▶ **EXERCISE BRIEF**: The entire listing below is to be written out exactly, minus the pictures.
[SUPPLIED DATA]
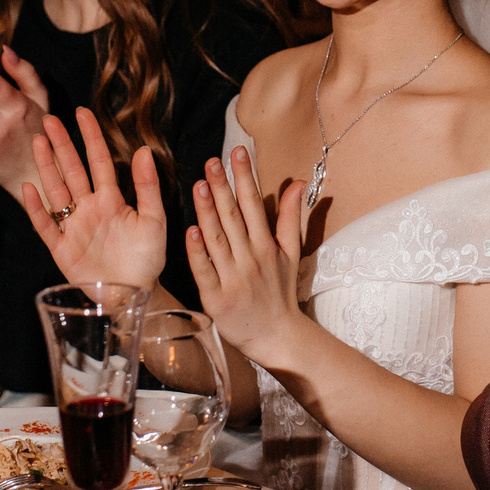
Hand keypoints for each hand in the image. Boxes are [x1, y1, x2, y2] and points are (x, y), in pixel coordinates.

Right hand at [18, 109, 166, 288]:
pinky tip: (30, 188)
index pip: (99, 161)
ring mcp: (74, 227)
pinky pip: (46, 225)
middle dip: (61, 145)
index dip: (91, 137)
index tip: (82, 112)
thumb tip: (144, 150)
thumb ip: (148, 186)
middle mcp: (89, 209)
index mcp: (112, 200)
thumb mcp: (154, 219)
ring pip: (56, 191)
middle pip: (72, 171)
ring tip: (38, 142)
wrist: (136, 294)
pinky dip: (37, 209)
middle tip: (49, 119)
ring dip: (47, 167)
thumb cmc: (147, 259)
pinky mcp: (63, 249)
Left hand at [183, 147, 304, 358]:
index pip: (254, 204)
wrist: (277, 337)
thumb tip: (298, 182)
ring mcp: (233, 278)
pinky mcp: (216, 298)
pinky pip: (205, 270)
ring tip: (200, 184)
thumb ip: (291, 216)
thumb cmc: (280, 293)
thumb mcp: (292, 252)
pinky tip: (191, 230)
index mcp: (267, 245)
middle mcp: (250, 259)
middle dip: (223, 187)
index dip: (246, 177)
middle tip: (212, 161)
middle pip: (234, 217)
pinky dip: (198, 251)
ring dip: (208, 212)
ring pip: (218, 239)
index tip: (238, 152)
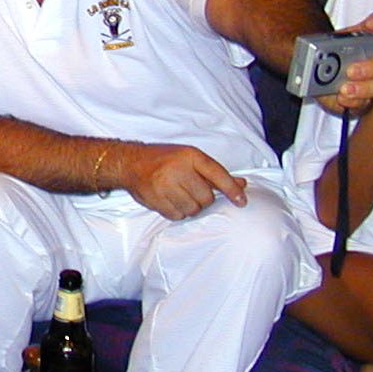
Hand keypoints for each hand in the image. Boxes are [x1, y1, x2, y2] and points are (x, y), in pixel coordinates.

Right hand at [118, 143, 247, 220]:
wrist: (130, 162)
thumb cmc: (164, 159)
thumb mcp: (190, 158)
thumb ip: (214, 173)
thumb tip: (241, 184)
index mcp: (190, 156)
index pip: (217, 174)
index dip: (232, 189)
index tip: (241, 201)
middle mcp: (177, 169)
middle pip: (206, 198)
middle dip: (203, 199)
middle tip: (193, 191)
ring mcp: (165, 185)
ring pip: (193, 209)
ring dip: (191, 207)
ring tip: (181, 196)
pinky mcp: (155, 199)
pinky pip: (177, 215)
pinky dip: (178, 212)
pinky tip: (171, 201)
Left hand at [314, 9, 372, 115]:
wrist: (315, 77)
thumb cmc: (325, 55)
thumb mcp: (325, 42)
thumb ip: (330, 36)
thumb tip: (330, 36)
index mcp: (369, 38)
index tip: (371, 25)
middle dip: (372, 67)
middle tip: (351, 70)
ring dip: (364, 88)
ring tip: (344, 89)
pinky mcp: (363, 99)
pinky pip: (365, 103)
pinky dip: (353, 101)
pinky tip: (341, 98)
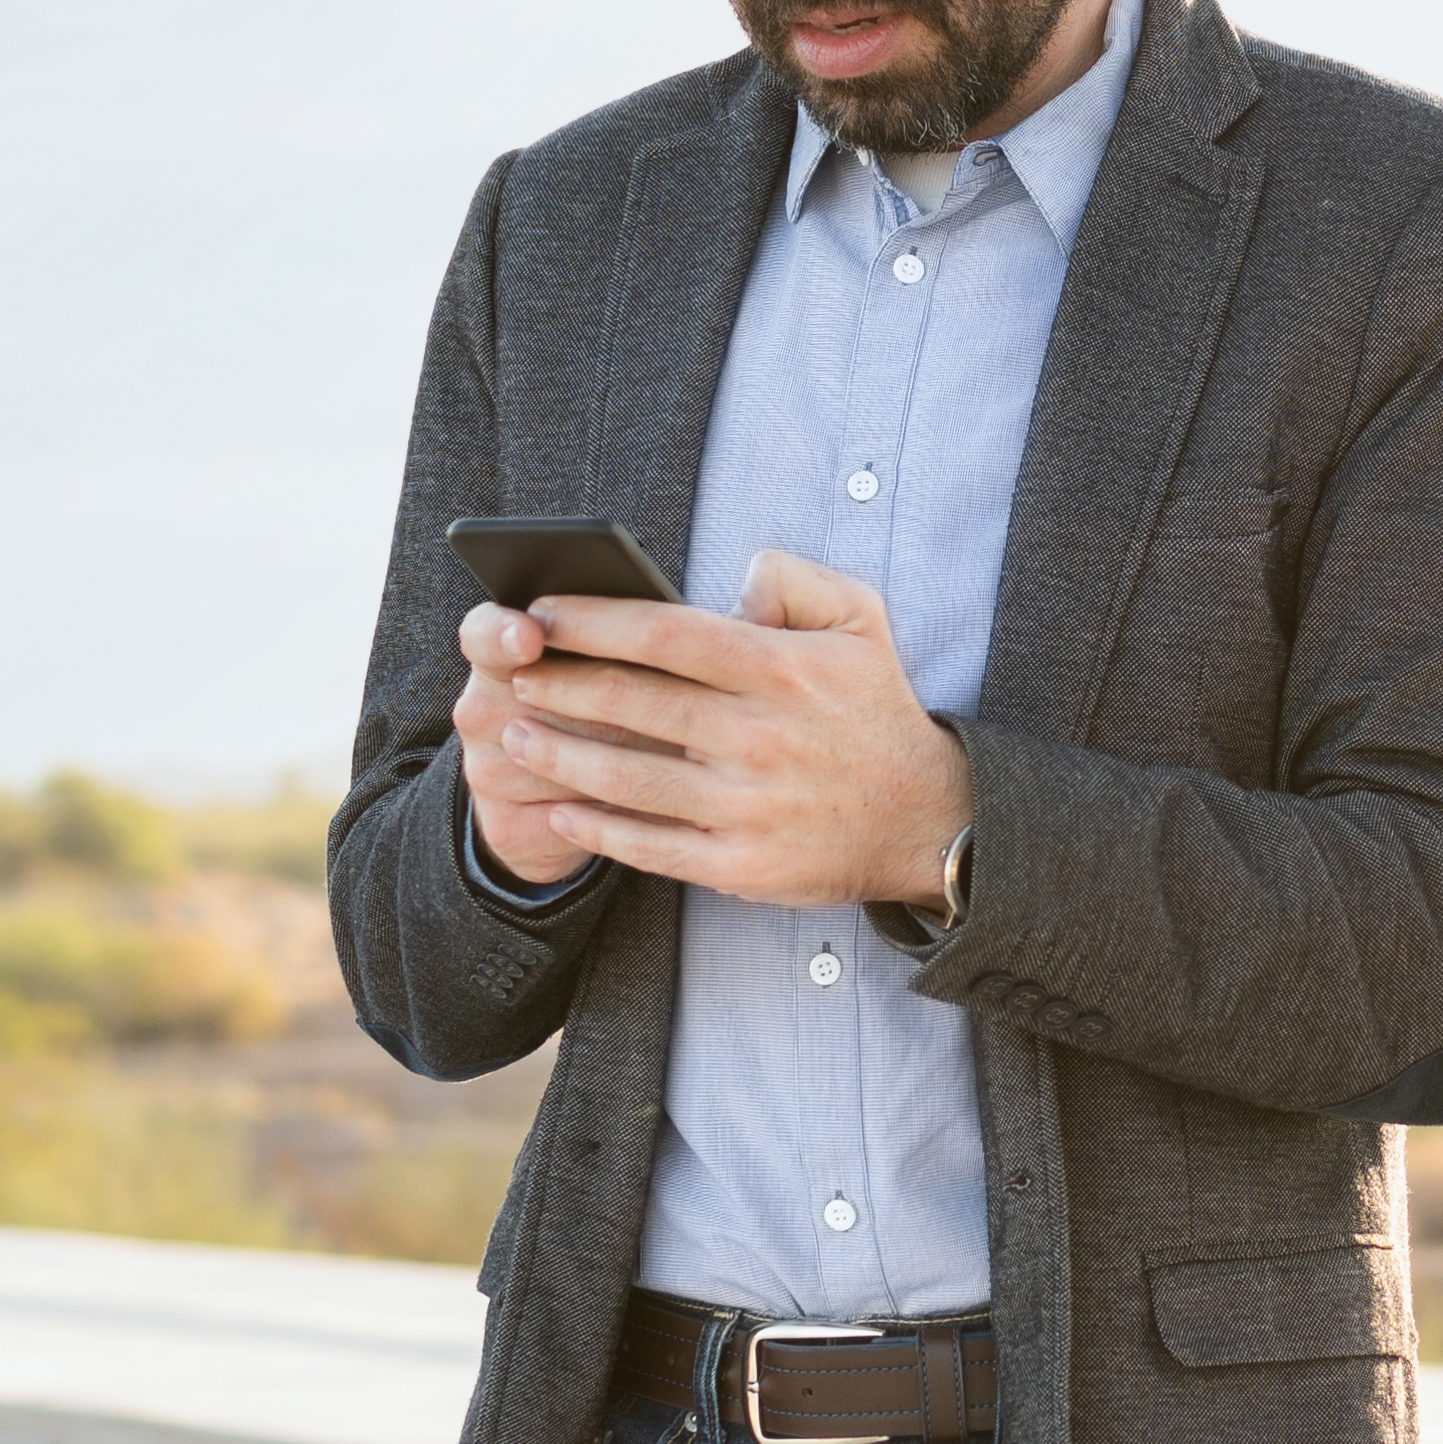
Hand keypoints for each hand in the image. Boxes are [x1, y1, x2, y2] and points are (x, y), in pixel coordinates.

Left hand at [469, 555, 970, 910]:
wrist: (928, 821)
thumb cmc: (876, 711)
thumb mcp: (861, 620)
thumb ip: (795, 578)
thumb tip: (732, 579)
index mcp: (779, 670)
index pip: (664, 632)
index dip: (593, 620)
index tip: (543, 612)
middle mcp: (758, 737)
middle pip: (630, 702)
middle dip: (558, 682)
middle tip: (515, 670)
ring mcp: (746, 806)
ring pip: (625, 776)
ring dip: (558, 754)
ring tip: (515, 732)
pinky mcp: (739, 865)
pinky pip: (648, 846)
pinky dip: (594, 828)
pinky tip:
[/SUPPLIED DATA]
▶ **RESPONSE**:
Hand keypoints for each hand in the image. Boxes are [x1, y1, x2, y2] and points are (x, y), in pixel coordinates.

Right hand at [18, 109, 166, 288]:
pinky tip: (30, 188)
index pip: (99, 161)
ring mcp: (74, 227)
pinky pip: (46, 225)
middle dip: (61, 145)
index dip: (91, 137)
index tip: (82, 112)
thumb tip: (144, 150)
thumb ip: (148, 186)
middle mcp: (89, 209)
index mcp: (112, 200)
thumb mcp: (154, 219)
ring pip: (56, 191)
middle pip: (72, 171)
ring tip: (38, 142)
wrist: (136, 294)
pinky dip: (37, 209)
middle tip: (49, 119)
ring dip: (47, 167)
thumb cmc: (147, 259)
pinky mcp: (63, 249)
Left hand at [183, 147, 304, 358]:
index pip: (254, 204)
wrist: (277, 337)
thumb tip: (298, 182)
ring mcp: (233, 278)
pinky mcp: (216, 298)
pinky pip: (205, 270)
ring tip: (200, 184)
thumb ip: (291, 216)
thumb cmc: (280, 293)
thumb mcp: (292, 252)
pinky tip: (191, 230)
index mcp: (267, 245)
middle mcp: (250, 259)
middle dip: (223, 187)
index dip: (246, 177)
middle tip: (212, 161)
middle pip: (234, 217)
pinky dip: (198, 251)
ring dip: (208, 212)
ring pip: (218, 239)
index tip: (238, 152)
Hand keypoints for each hand in the image. Boxes are [x1, y1, x2, y2] and points are (x, y), in pixel coordinates.

Right hand at [118, 143, 247, 220]:
wrist: (130, 162)
thumb cmc: (164, 159)
thumb mcp: (190, 158)
thumb ip: (214, 173)
thumb tip: (241, 184)
index mcp: (190, 156)
index pip: (217, 174)
index dip: (232, 189)
index tip: (241, 201)
middle mcp: (177, 169)
middle pip: (206, 198)
middle dip: (203, 199)
middle tip: (193, 191)
ring mcp: (165, 185)
ring pip: (193, 209)
ring dip: (191, 207)
ring tip: (181, 196)
pinky mcp: (155, 199)
pinky pip: (177, 215)
pinky dip: (178, 212)
pinky tip: (171, 201)
Left hand at [314, 9, 372, 115]:
wrist: (315, 77)
thumb cmc: (325, 55)
thumb mcp: (325, 42)
thumb ip: (330, 36)
thumb tip: (330, 36)
index mcp: (369, 38)
index tip: (371, 25)
middle dip: (372, 67)
middle tip: (351, 70)
ring dip: (364, 88)
ring tip: (344, 89)
pinky mcp: (363, 99)
pinky pip: (365, 103)
pinky dip: (353, 101)
pinky tip: (341, 98)
Hand keypoints for each hand in the image. Boxes are [x1, y1, x2, y2] and points are (x, y), in pixel coordinates.

Left hand at [469, 555, 970, 910]:
wrist: (928, 821)
thumb cmc: (876, 711)
thumb mcp: (861, 620)
thumb ip: (795, 578)
thumb tip: (732, 579)
index mcp: (779, 670)
index pip: (664, 632)
index dip: (593, 620)
index tip: (543, 612)
middle mcp: (758, 737)
middle pip: (630, 702)
middle dip: (558, 682)
middle tip: (515, 670)
ring mcp: (746, 806)
ring pip: (625, 776)
ring dip: (558, 754)
ring tip: (515, 732)
pinky mcp: (739, 865)
pinky pip: (648, 846)
pinky dip: (594, 828)
pinky tip:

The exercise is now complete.